Here is a code snippet with `apply_chat_template` to show you how to load the tokenizer and model and generate content:  

```python
from transformers import AutoModelForCausalLM, AutoTokenizer

model_name = "prithivMLmods/Sombrero-QwQ-32B-Elite10"

model = AutoModelForCausalLM.from_pretrained(
    model_name,
    torch_dtype="auto",
    device_map="auto"
)
tokenizer = AutoTokenizer.from_pretrained(model_name)

prompt = "How does streamlined memory optimization improve AI model efficiency?"
messages = [
    {"role": "system", "content": "You are an AI specialized in memory-efficient text generation and structured reasoning."},
    {"role": "user", "content": prompt}
]
text = tokenizer.apply_chat_template(
    messages,
    tokenize=False,
    add_generation_prompt=True
)
model_inputs = tokenizer([text], return_tensors="pt").to(model.device)

generated_ids = model.generate(
    **model_inputs,
    max_new_tokens=512
)
generated_ids = [
    output_ids[len(input_ids):] for input_ids, output_ids in zip(model_inputs.input_ids, generated_ids)
]

response = tokenizer.batch_decode(generated_ids, skip_special_tokens=True)[0]
```  

## **Intended Use**  
1. **Contextual Understanding & Content Generation**:  
   Designed to generate structured, coherent, and contextually relevant text while minimizing unnecessary computational overhead.  

2. **Enterprise and Research Applications**:  
   Suitable for large-scale knowledge retrieval, document summarization, and structured data processing.  

3. **Conversational AI & Virtual Assistants**:  
   Provides human-like conversational experiences while maintaining response clarity and efficiency.  

4. **Multilingual AI Systems**:  
   Enhances cross-language communication and supports multilingual deployments.  
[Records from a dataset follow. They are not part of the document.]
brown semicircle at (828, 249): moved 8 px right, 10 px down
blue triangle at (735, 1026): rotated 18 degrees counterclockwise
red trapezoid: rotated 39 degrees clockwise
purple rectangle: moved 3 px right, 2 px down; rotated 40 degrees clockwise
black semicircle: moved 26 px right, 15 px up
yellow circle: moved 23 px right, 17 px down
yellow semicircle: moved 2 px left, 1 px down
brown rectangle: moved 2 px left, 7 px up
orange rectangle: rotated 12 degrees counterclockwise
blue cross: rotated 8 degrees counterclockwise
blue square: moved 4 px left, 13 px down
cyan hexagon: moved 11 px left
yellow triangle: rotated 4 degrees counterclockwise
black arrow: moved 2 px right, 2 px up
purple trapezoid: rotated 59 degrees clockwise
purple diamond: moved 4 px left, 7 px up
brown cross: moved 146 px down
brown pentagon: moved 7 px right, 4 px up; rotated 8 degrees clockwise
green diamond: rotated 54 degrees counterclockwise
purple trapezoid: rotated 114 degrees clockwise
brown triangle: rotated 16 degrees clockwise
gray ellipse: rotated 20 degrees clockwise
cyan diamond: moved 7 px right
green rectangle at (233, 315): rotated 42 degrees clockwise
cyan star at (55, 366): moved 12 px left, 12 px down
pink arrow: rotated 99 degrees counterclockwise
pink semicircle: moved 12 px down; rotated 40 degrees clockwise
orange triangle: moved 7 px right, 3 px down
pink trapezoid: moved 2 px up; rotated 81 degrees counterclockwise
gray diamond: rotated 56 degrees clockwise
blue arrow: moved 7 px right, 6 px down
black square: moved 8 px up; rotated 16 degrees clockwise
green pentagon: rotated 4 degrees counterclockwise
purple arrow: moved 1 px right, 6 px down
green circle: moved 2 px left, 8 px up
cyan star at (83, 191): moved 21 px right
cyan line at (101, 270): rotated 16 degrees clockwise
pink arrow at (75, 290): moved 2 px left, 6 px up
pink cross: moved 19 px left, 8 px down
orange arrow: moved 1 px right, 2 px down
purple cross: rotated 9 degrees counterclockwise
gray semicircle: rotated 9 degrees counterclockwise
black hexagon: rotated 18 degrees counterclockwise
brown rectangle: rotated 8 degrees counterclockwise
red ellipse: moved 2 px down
5. **Long-Form Content Generation**:  
   Capable of producing extended articles, reports, and structured documents with high coherence.  

## **Limitations**  
1. **Hardware Requirements**:  
   Due to its 32B parameter size, high-memory GPUs or TPUs are recommended for optimal performance.  

2. **Avoidance of Mathematical Problem-Solving**:  
   Unlike traditional AI models, this model is optimized to reduce mathematical computation, which may limit its effectiveness in solving complex numerical problems.  

3. **Potential Bias in Responses**:  
   While fine-tuned for neutrality, responses may still carry biases from training data.  

4. **Prompt Sensitivity**:  
   The model’s output quality depends on the structure and clarity of the input prompt.  

5. **Real-Time Awareness Limitations**:  
   Does not have access to real-world events beyond its training data.